Find out a lot more about the healthcare finance industry’s leading skilled association. In this fifth post of the series on disruptive technologies ( see this hyperlink to start off from starting), I go over our program to develop an alliance of clinicians, researchers, informaticists, model builders, technicians (application architects and developers) and other folks who will collaborate to construct a robust disruptive innovation that fills the considerable gaps in today’s health IT.
To encourage and guide proper diagnostic innovation for infectious ailments, the World Wellness Organization (WHO) created the ASSURED criteria stating that devices should be Cost-effective, Sensitive with really handful of false-negatives, Specific with extremely couple of false-positives, User-friendly requiring minimal instruction to use, Speedy to allow remedy at very first check out, Robust, e.g. not requiring refrigeration, Gear-free, and Delivered to these who need it, i.e. Point-of-Care (PoC).
This solution fosters greater care quality and affordability via (a) use of suitable proof-based guidelines and lessons learned (b) implementation of customized care plans and selection help tools (c) details sharing amongst collaborative teams in social and technologies networks (d) informed selection-producing and (e) fostering patient compliance and responsible behavioral alternatives.
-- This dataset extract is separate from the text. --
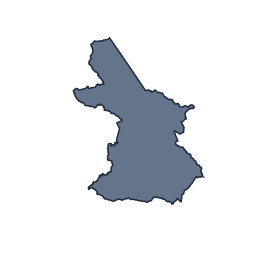 outline of Xapuri, Acre, Brazil, rotated 56°
{"feature_id": "56859067B13155067535886", "entity_name": "Xapuri", "entity_type": "district", "adm_level": 2, "iso_a3": "BRA", "parent_name": "Brazil", "parent_adm1": "Acre", "projection": "mercator", "projection_center": [-68.519, -10.611], "detail": "fine", "context": "isolated", "style": "filled", "palette": "slate", "viewbox_px": 256, "rotation_deg": 56, "n_neighbors": 0, "source": "geoboundaries", "source_scale": "gbopen_adm2", "svg_char_len": 5887}
<svg xmlns="http://www.w3.org/2000/svg" viewBox="0 0 256 256"><g transform="rotate(56 128 128)"><path d="M88.5,147.8L90.4,145.3L92.7,144.3L92.9,143.1L92.6,142.6L92.4,141.5L91.9,141.0L91.7,140.3L92.0,139.8L92.9,139.3L93.2,138.9L93.3,138.4L92.7,138.0L92.7,137.4L93.2,137.2L94.6,136.9L96.2,136.2L96.8,136.1L97.3,136.5L98.5,136.6L99.4,137.2L99.6,137.6L100.2,137.4L100.8,137.0L101.7,135.3L103.2,134.8L103.7,133.9L104.1,133.5L105.6,133.8L106.2,133.7L106.8,133.2L107.3,133.2L107.6,131.9L108.8,131.6L109.6,131.1L111.0,131.1L112.1,130.4L112.9,129.6L113.5,129.4L114.6,129.6L116.0,129.3L116.7,129.0L116.9,128.5L118.6,129.1L118.6,129.8L118.2,130.1L118.1,130.7L118.2,131.3L117.8,132.2L117.7,134.5L123.6,135.2L131.7,144.4L133.1,144.8L134.5,144.6L135.0,145.4L134.7,146.0L133.2,146.2L133.0,147.3L134.1,148.2L134.3,148.8L134.8,148.9L134.5,149.8L133.9,149.7L133.4,150.2L133.2,151.0L133.4,151.6L133.2,152.0L132.4,150.7L131.5,150.7L130.5,152.0L130.3,152.6L130.9,154.0L131.7,154.2L133.3,156.2L134.5,156.4L136.5,158.0L136.9,158.2L137.3,158.0L138.9,158.7L139.4,159.9L140.1,160.6L142.9,162.7L143.6,162.3L146.1,159.9L149.1,161.2L150.5,161.4L151.1,163.6L153.9,166.2L154.6,166.3L154.5,167.0L154.1,167.5L154.5,168.1L154.6,168.8L154.0,168.9L153.8,169.9L154.3,170.6L154.9,170.9L154.6,171.3L154.8,172.1L154.2,173.3L153.3,173.9L152.3,174.1L151.9,174.5L151.7,174.9L152.9,175.7L151.8,176.2L151.7,176.6L152.1,177.1L152.0,177.6L151.6,178.1L152.8,178.3L152.2,178.8L152.8,179.7L153.1,180.7L154.3,181.9L154.6,183.0L154.3,183.4L154.6,184.5L154.3,185.1L154.4,186.1L154.2,186.6L153.5,186.7L153.8,187.7L154.5,188.0L154.5,188.4L155.0,188.8L154.6,189.6L154.9,190.3L154.7,191.0L154.9,191.4L154.9,193.3L155.3,194.3L156.8,194.8L156.9,194.2L156.5,193.2L156.8,192.3L157.2,191.6L158.4,190.8L160.7,189.8L162.5,189.3L164.2,189.5L164.6,189.8L164.7,190.3L165.2,190.6L165.8,190.4L166.3,190.1L166.9,189.0L167.5,188.5L168.8,188.0L169.1,187.5L170.0,187.2L171.3,187.1L172.1,186.8L172.5,187.1L173.6,186.9L174.0,186.7L174.7,186.0L174.9,185.3L175.6,184.8L176.1,184.8L176.7,184.4L178.5,182.4L179.5,182.1L180.0,181.7L181.0,179.7L181.0,178.6L181.2,177.6L181.5,177.0L181.4,176.4L182.2,174.8L182.7,174.5L183.2,173.9L183.9,173.8L184.5,173.4L185.1,171.1L184.9,169.8L185.7,169.2L185.9,168.8L186.5,166.5L188.3,166.1L189.1,165.2L190.0,163.4L191.4,162.5L192.2,161.5L192.4,161.1L194.3,159.7L195.0,158.6L195.9,158.1L198.5,154.8L200.0,154.1L200.4,153.4L200.2,151.5L200.6,151.1L200.6,150.5L201.2,149.8L201.3,149.2L200.3,147.6L200.1,146.1L199.9,145.6L200.2,145.1L200.4,144.1L201.7,143.0L201.6,142.5L202.1,142.4L203.2,141.2L203.9,140.8L204.6,139.9L204.6,139.4L206.2,139.2L206.5,138.8L206.8,138.2L207.9,137.3L209.1,137.3L211.3,136.4L211.6,136.0L211.4,135.6L211.6,135.0L212.2,135.0L212.7,134.7L213.0,134.1L214.6,133.7L215.0,134.0L215.7,134.1L216.0,133.6L215.7,133.2L215.8,132.7L215.0,131.5L214.9,128.2L214.0,126.6L218.3,125.6L218.8,125.1L216.3,123.1L216.1,122.5L214.3,121.4L213.7,120.8L213.5,119.8L213.6,118.6L212.1,117.1L211.7,116.5L211.2,114.4L211.7,112.9L210.8,109.4L210.7,108.9L210.0,108.1L209.8,106.3L206.6,98.9L207.6,98.5L208.1,98.1L207.7,97.2L208.0,96.5L208.8,96.0L209.2,95.5L209.3,94.2L210.3,93.1L209.5,93.3L209.2,92.8L208.7,92.5L208.1,92.5L207.6,92.2L206.9,92.0L205.7,92.3L202.9,90.1L202.8,89.7L202.4,89.4L201.3,89.5L200.6,90.1L199.1,89.8L198.5,89.9L198.1,90.5L197.4,91.0L196.1,91.0L195.0,90.9L194.1,90.5L193.3,90.5L191.9,90.9L191.6,91.2L191.1,91.0L188.9,91.4L187.5,92.2L185.5,91.0L184.5,91.1L184.3,91.7L182.8,92.1L181.7,93.2L181.0,93.4L180.6,92.8L179.7,93.1L179.1,92.9L177.7,93.1L177.1,93.5L176.6,93.2L174.4,93.3L173.9,93.9L173.3,95.4L172.8,95.7L171.6,95.8L171.1,96.0L170.5,96.7L170.1,96.7L168.4,97.7L166.2,96.4L166.6,94.0L157.0,91.8L156.5,90.9L162.0,88.4L162.6,84.4L158.8,81.2L152.7,80.5L153.1,79.6L153.1,77.9L152.5,76.3L153.0,74.5L151.9,74.0L150.2,74.0L149.0,73.3L148.0,72.3L147.4,72.0L147.1,71.2L147.1,70.4L146.8,69.6L146.6,67.8L146.7,66.1L146.6,65.6L148.0,63.6L148.1,62.9L148.4,62.6L148.0,61.9L147.5,61.3L147.0,61.2L145.5,61.4L144.4,62.3L144.1,62.9L144.0,64.8L144.2,66.5L143.3,67.2L142.8,67.2L142.2,67.8L141.6,68.0L141.3,68.6L141.1,70.9L140.7,71.8L140.2,72.3L138.6,73.1L137.3,72.6L135.8,72.8L135.3,73.2L135.1,73.8L135.3,74.4L135.2,74.8L134.2,75.6L133.2,75.4L132.4,75.9L131.5,76.2L130.9,75.7L129.8,75.2L129.2,75.6L129.0,76.3L127.7,76.9L127.3,78.5L126.7,78.7L126.1,78.5L125.6,78.5L124.9,79.3L124.4,79.5L123.7,79.3L121.9,80.4L119.1,80.1L118.4,80.1L117.9,80.4L117.1,81.6L115.7,82.3L115.0,83.8L114.4,83.9L112.5,83.9L111.9,84.3L111.4,85.5L111.8,86.3L111.9,87.5L111.7,88.0L111.3,88.4L110.8,88.6L109.9,88.2L109.5,88.9L108.0,89.6L107.6,90.3L107.0,92.5L106.4,92.6L75.9,92.6L43.0,92.9L43.3,95.4L42.4,97.2L42.2,97.9L41.4,98.9L41.7,100.0L41.5,100.6L40.5,101.8L40.2,102.9L39.2,104.4L38.8,105.6L37.3,106.9L37.2,107.6L37.5,108.8L38.1,109.3L37.8,111.3L38.1,112.0L39.0,112.6L40.4,112.6L41.6,113.0L42.4,112.9L44.8,114.3L46.7,116.5L47.3,119.0L48.3,119.4L49.8,119.8L50.5,121.0L50.8,122.8L52.0,123.4L52.1,123.9L53.0,124.5L53.8,124.5L54.3,124.2L54.6,123.8L55.8,123.9L57.5,123.7L58.3,124.4L59.2,124.4L59.5,123.9L62.5,124.0L63.1,123.9L63.5,123.1L63.9,122.9L64.4,122.7L66.0,122.7L66.5,122.3L67.3,123.6L68.0,123.6L68.5,123.0L69.7,123.4L71.0,123.1L71.5,123.1L72.5,122.6L73.1,123.0L73.9,122.7L75.1,122.8L75.6,123.1L75.8,122.7L76.7,123.3L77.3,123.4L77.9,123.1L77.9,123.7L76.7,125.9L77.0,126.4L76.8,127.0L76.2,127.2L76.1,127.9L75.8,128.3L75.2,128.2L74.6,128.7L74.7,130.2L75.5,131.1L75.9,132.1L74.8,134.8L74.2,135.8L73.7,137.7L73.4,138.1L72.1,138.5L71.4,137.8L70.9,138.2L70.9,138.9L71.4,139.8L71.4,140.5L71.4,141.0L70.8,142.2L71.0,143.7L70.5,144.0L69.9,144.8L69.8,146.2L69.4,146.7L68.2,147.8L67.3,147.8L66.7,148.2L66.2,149.2L66.1,149.9L66.7,152.6L72.4,154.0L74.0,153.8L75.3,154.2L76.4,153.6L77.0,153.8L78.5,153.5L79.1,152.7L80.8,152.5L81.4,152.1L81.5,151.5L81.8,151.0L82.3,150.8L85.6,150.8L86.5,149.5L87.9,148.0L88.5,147.8Z" fill="#64748b" stroke="#1e293b" stroke-width="1.5"/></g></svg>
Note that my views are from the vantage point of a modest enterprise whose efforts to achieve acceptance for a disruptive technology has been repeatedly frustrated regardless of the reality that (a) actually everybody who sees our HIT in action is amazed by our capabilities and ingenuity, and (b) no one disputes our claim that we offer a viable resolution to many daunting challenges facing meaningful healthcare reform.